Oliver also praised the horse’s “tenacity, ability, strength, and complete robustness to do the performance he did” in such difficult conditions.
The rider also brought Cooley Master Class — the horse on whom he took the title in 2018 and 2019 — home clear to lie third overnight. However, the horse, who picked up a stud injury the day before, was eliminated at the final horse inspection.
“For me this was the toughest cross-country course for a long time at this level. It’s right up there with the very toughest in the world,” said Oliver,
“Both horses had a tough enough time out there. I’m still very emotional about how amazing they both are. They’ve both literally given me their heart and soul today.”
‘We miss the crowd, but the pressure is still on’
On the final day, the top eight horses were within a rail of the lead and by the time Oliver cantered into the empty stadium only a fault-free round would secure victory.

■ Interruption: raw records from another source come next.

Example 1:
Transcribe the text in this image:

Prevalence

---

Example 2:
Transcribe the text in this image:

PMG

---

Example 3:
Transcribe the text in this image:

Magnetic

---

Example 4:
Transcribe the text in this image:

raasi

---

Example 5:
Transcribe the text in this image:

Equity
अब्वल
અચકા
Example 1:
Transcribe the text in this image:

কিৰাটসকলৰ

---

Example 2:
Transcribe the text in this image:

“I had a plan and just went in and did it,” said Oliver. “[Ballaghmor Class] was jumping exceptionally, which makes my job very, very easy. My biggest concern was that I find it easy to have time penalties with him.
“He’s a big jumper and actually quite slow in the way he does things. It’s easy to get stuck in gear. My biggest thing was to have a good strong pace, don’t be caught on time, and just try and get him in a position to clear the fences.”

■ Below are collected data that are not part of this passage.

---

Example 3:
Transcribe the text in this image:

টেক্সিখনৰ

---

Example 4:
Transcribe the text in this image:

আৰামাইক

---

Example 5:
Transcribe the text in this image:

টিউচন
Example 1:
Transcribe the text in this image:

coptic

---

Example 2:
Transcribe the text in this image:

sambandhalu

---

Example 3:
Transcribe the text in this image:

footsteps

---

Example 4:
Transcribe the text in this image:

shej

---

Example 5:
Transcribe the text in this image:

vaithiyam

Despite the absence of any spectators — a Covid preventative measure — Oliver said there was still an atmosphere to contend with in the stadium.
“It is the most special stadium in the world for eventing,” he said. “When you go in, whether it’s full to the brim or it’s completely empty, there is still a very strong aura because this place is so special.
“Going down the chute [to enter] when there are thousands of people watching or no one watching, the pressure is still on. Of course, we love a big crowd, we love to perform in front of the crowd, and we miss the crowd, but at the same time it took nothing away from the competition.”